Best of the Web

British Airways Cabin Crew to Use iPads. In an example of just how versatile the iPad is for aviation, the Planegrazy blog has noted that British Airways will begin deploying them to their cabin crews in order to improve customer service. Specifically, the iPads will enable BA’s cabin crew to have prior awareness of the preferences of each passenger and a better understanding of a passenger’s previous travel arrangements.

Aircraft Theft. Meanwhile, Bruce Landsberg, the President of the AOPA Air Safety Institute, has written a post about a subject that probably does not cross the mind of many pilots: Aircraft theft. Apparently, someone recently stole a Piper Saratoga from Horace Williams airport in Chapel Hill, NC and then crashed it in a forested area – leaving behind a trail of blood for investigators to investigate. Bruce then wrote about a few tips to better secure your aircraft and concluded his post by writing that its better for pilots to voluntarily implement some security precautions rather than wait for the government to mandate them.

Aircraft Tie-down KitAircraft Spruce Stocks New Tie-down Kits. However and to better secure your aircraft from other threats, Aircraft Spruce now stocks new tie-down kits consisting of three 16″ corkscrew tiedown anchors, one 3/8″ nylon tiedown rope and one tiedown bag. For further information, visit AircraftSpruce.com.

Latest Issue of the FAA Safety Briefing. On another safety note, the September/October 2011 issue of FAA Safety Briefing is now available. Topics covered in this issue include how to care for an aging general aviation aircraft, what precautions pilots who use rental and multi-owner aircraft should take before flying and the latest efforts to improve runway safety. The issue’s Checklist department also takes a closer look at the legalities of using an iPad during a flight.

Amelia Earhart Photo Collection. On a history note, the Winged Victory: Women in Aviation Webzine has posted a small but wonderful collection of Amelia Earhart photos that’s worth taking a closer look at.

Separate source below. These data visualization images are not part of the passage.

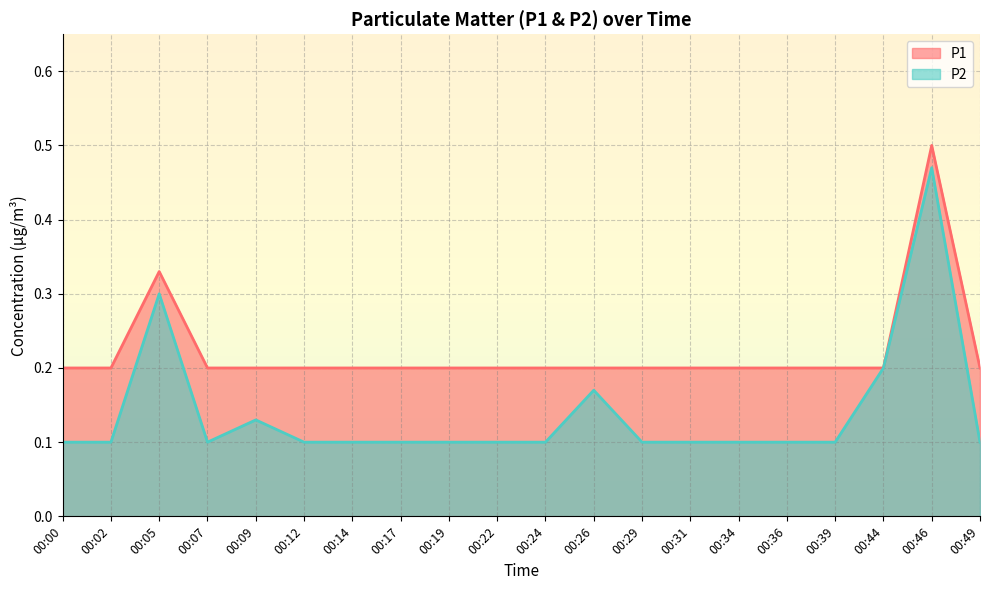

Which series changed the most between 00:07 and 00:36?

P1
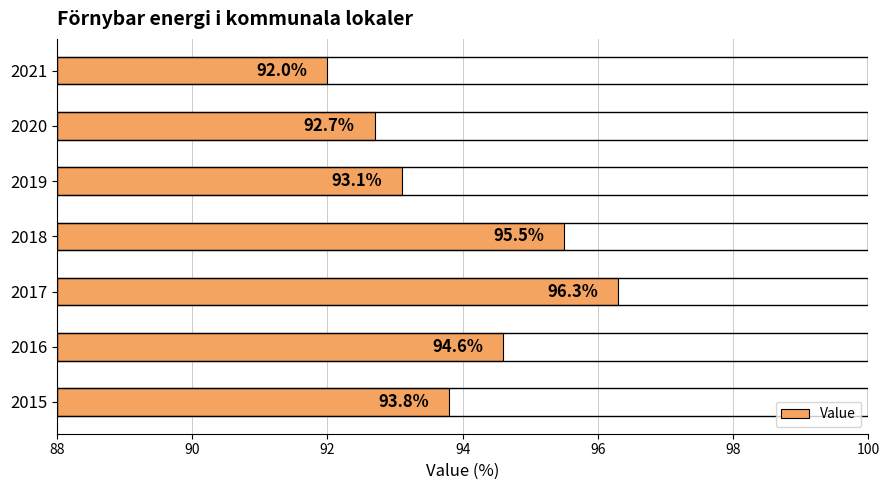

List the labels in order of value, largest first.

2017, 2018, 2016, 2015, 2019, 2020, 2021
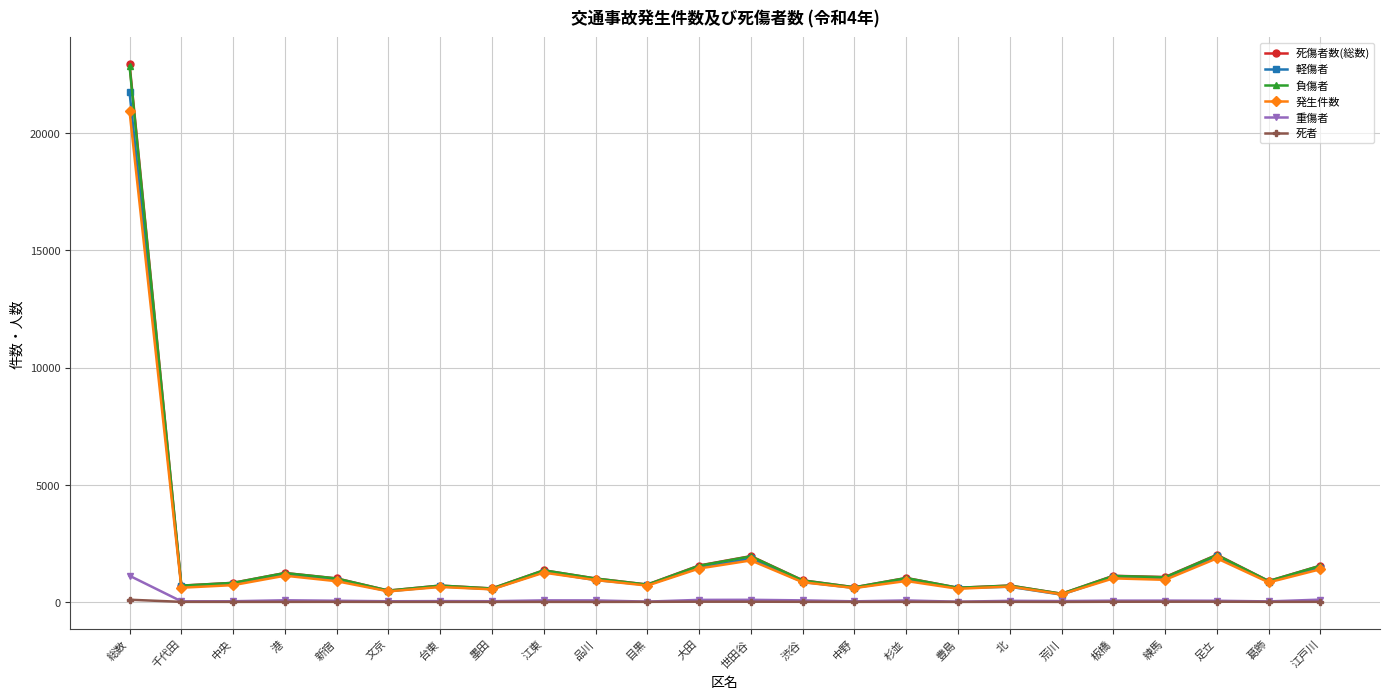

True or false: 重傷者 and 負傷者 cross at least once.

False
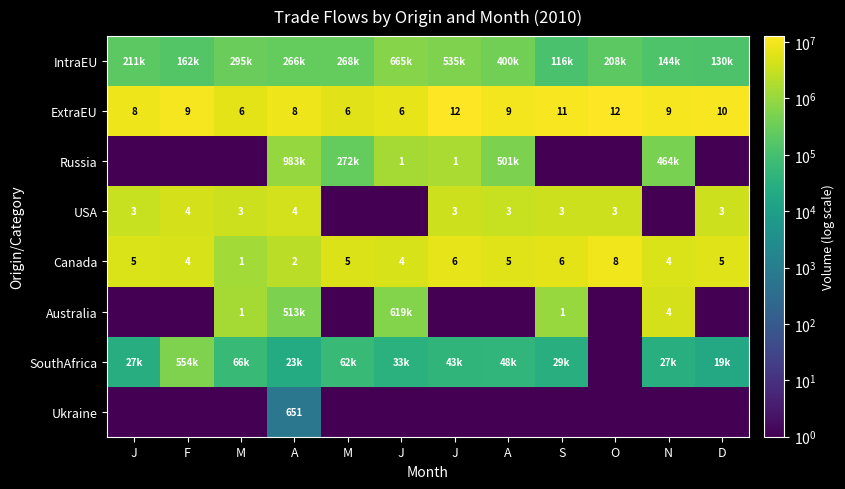

Is it true that IntraEU equals 535906 at J?

True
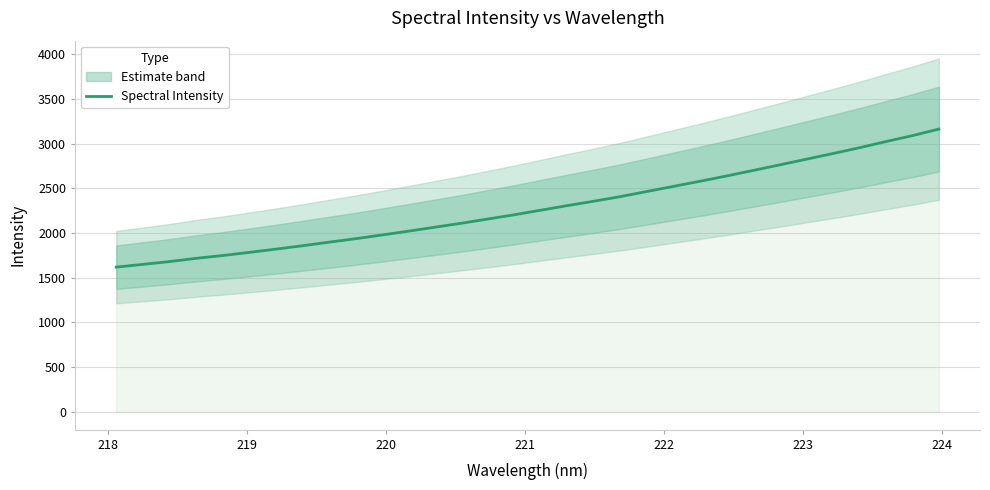

What is the label of the 7th point from the left?

223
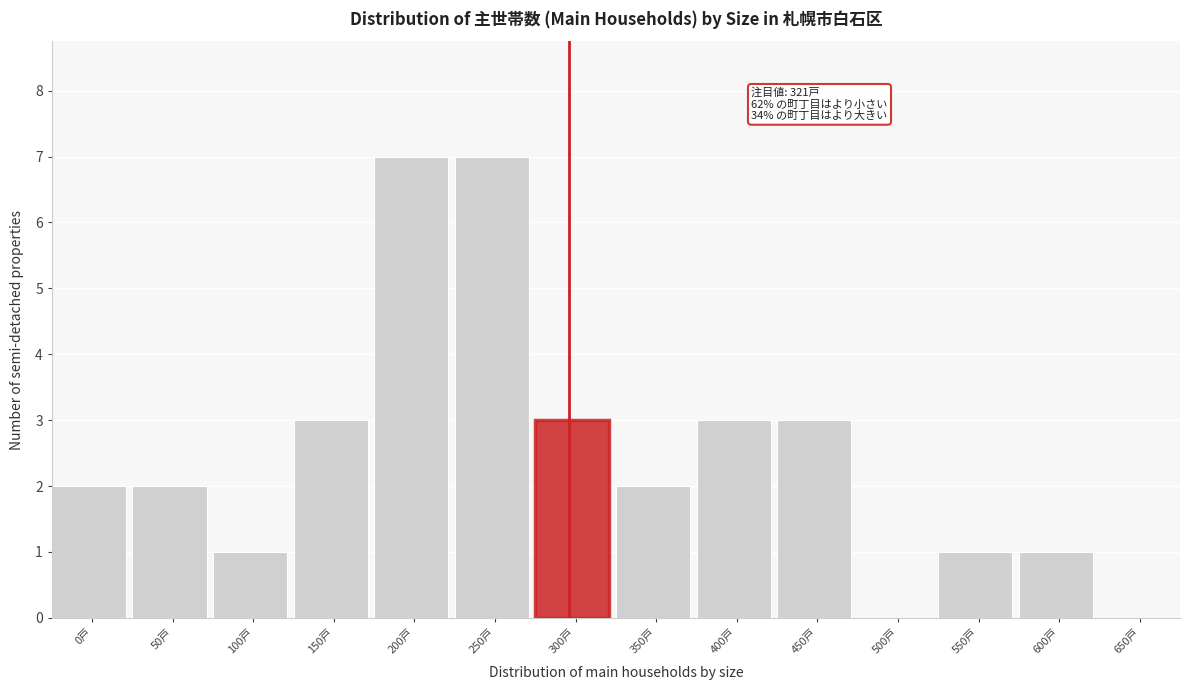

Reading right to left, list all the values displayed in this chart.

650戸=0	600戸=1	550戸=1	500戸=0	450戸=3	400戸=3	350戸=2	300戸=3	250戸=7	200戸=7	150戸=3	100戸=1	50戸=2	0戸=2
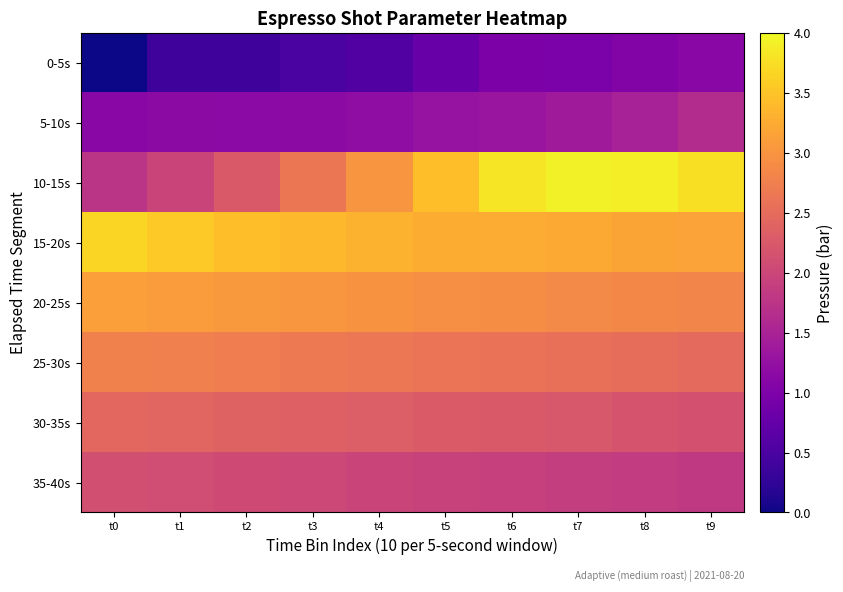

What is the greatest value displayed?

3.9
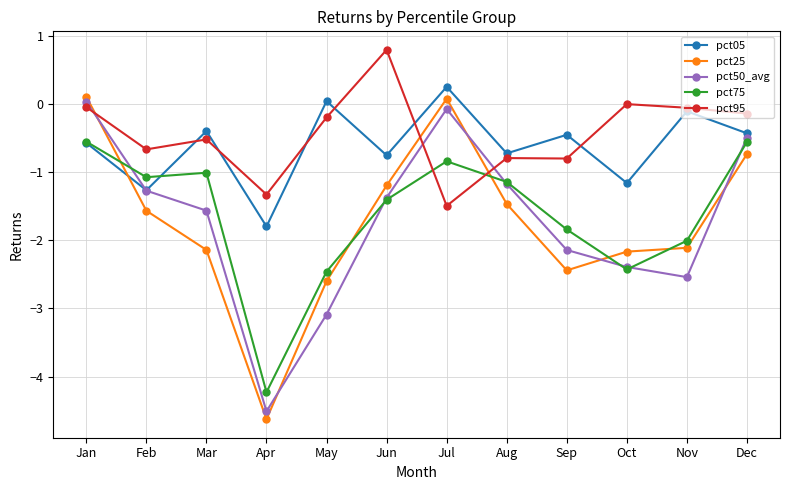

How many intersections are there between pct75 and pct25?

5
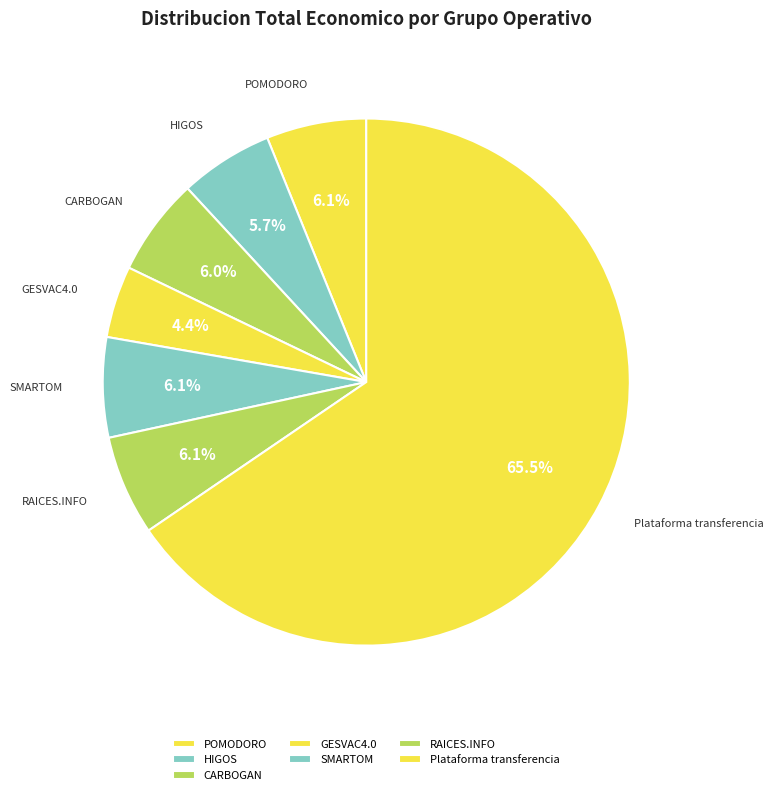

Count the number of slices in the pie.

7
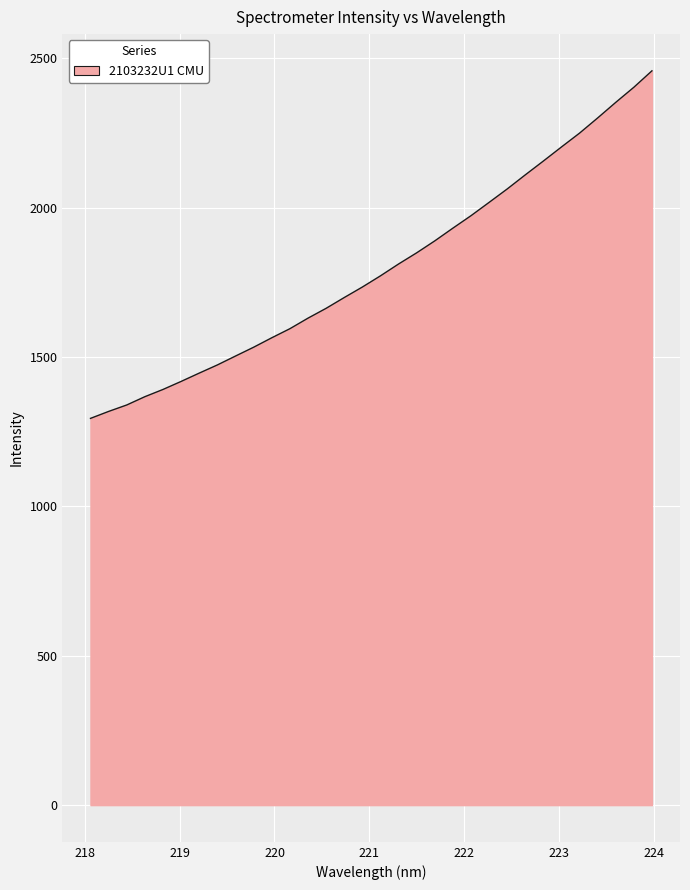

How many lines are shown in the chart?

1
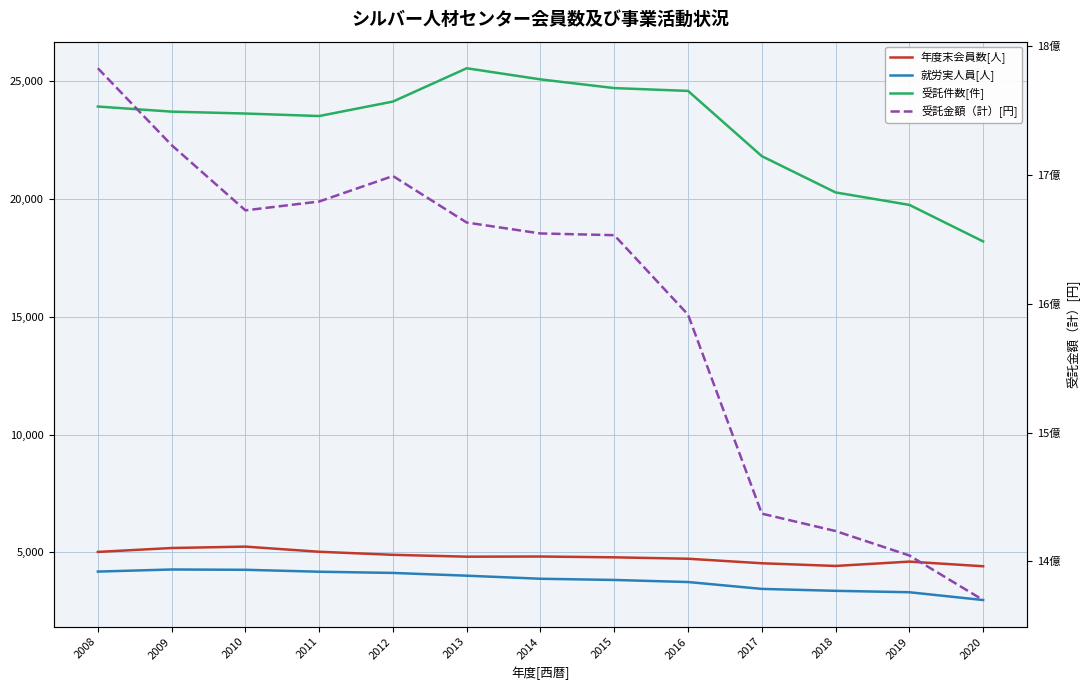

Reading left to right, transcribe all the data shown in this chart.

年度末会員数[人]: 5023	5189	5248	5030	4900	4821	4828	4794	4734	4542	4428	4612	4415
就労実人員[人]: 4189	4278	4265	4183	4132	4015	3885	3834	3746	3455	3373	3313	2982
受託件数[件]: 23912	23696	23616	23510	24124	25536	25064	24695	24575	21808	20270	19741	18192
受託金額（計）[円]: 1782953262	1723223995	1672561085	1679437954	1699237116	1663094104	1654620515	1653282499	1591559041	1436969772	1423452191	1404461270	1369848299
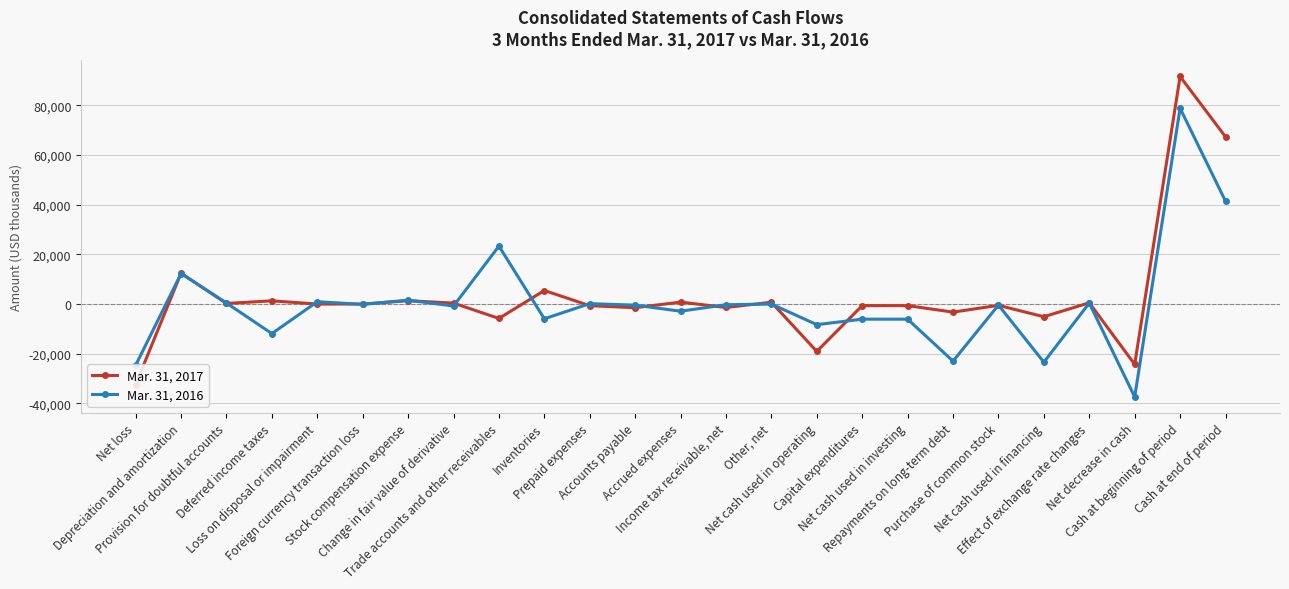

What position from the right is Net decrease in cash?

3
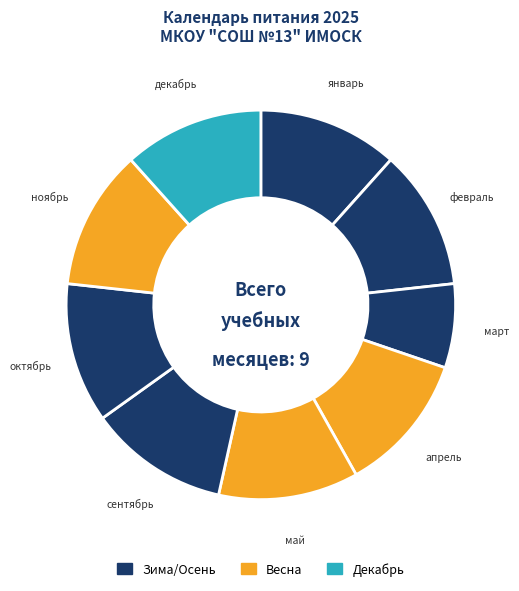

The сентябрь slice represents 12% of the pie. True or false?

True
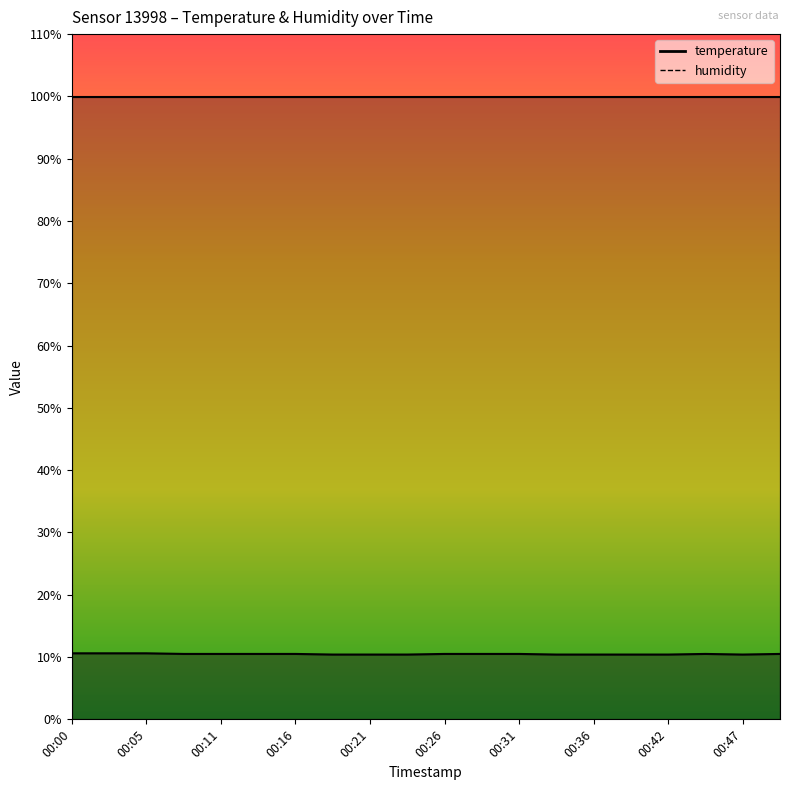

True or false: the data has more than 2 interior local peaks.

False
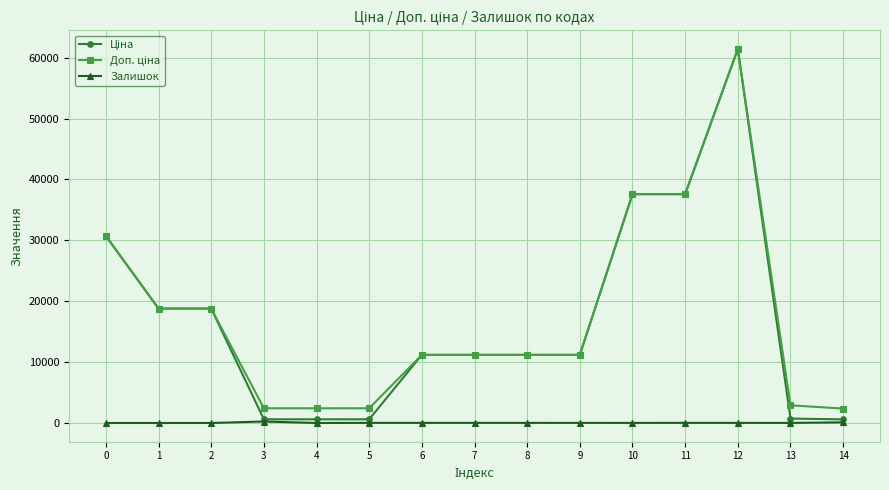

The value of Залишок at 5 is 34.5. True or false?

False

Bees Get Loose on a Russian Commercial Flight. Finally, the Pacific Aircraft Blog has reported a bizarre from Russia about bees getting loose on a Moscow bound Boeing 757 Yakutia Airlines flight. Apparently, a tipsy business-class passenger had smuggled two beehives on board – at the request of the Blagoveshchensk airport’s deputy director who needed to have them shipped to Moscow (It was noted that the passenger was already drunk when he or she boarded the aircraft). When the aircraft reached cruising altitude, the bees began to creep out of their two cardboard box hives – forcing flight attendants to stash the boxes inside the aircraft’s wardrobe by taping the doors of the wardrobe shut. No word on whether anyone was punished for the incident as Russian flight safety rules call for a fine of 2,500 rubles ($86) for any official and up to 5,000 rubles for any legal entity who violate them.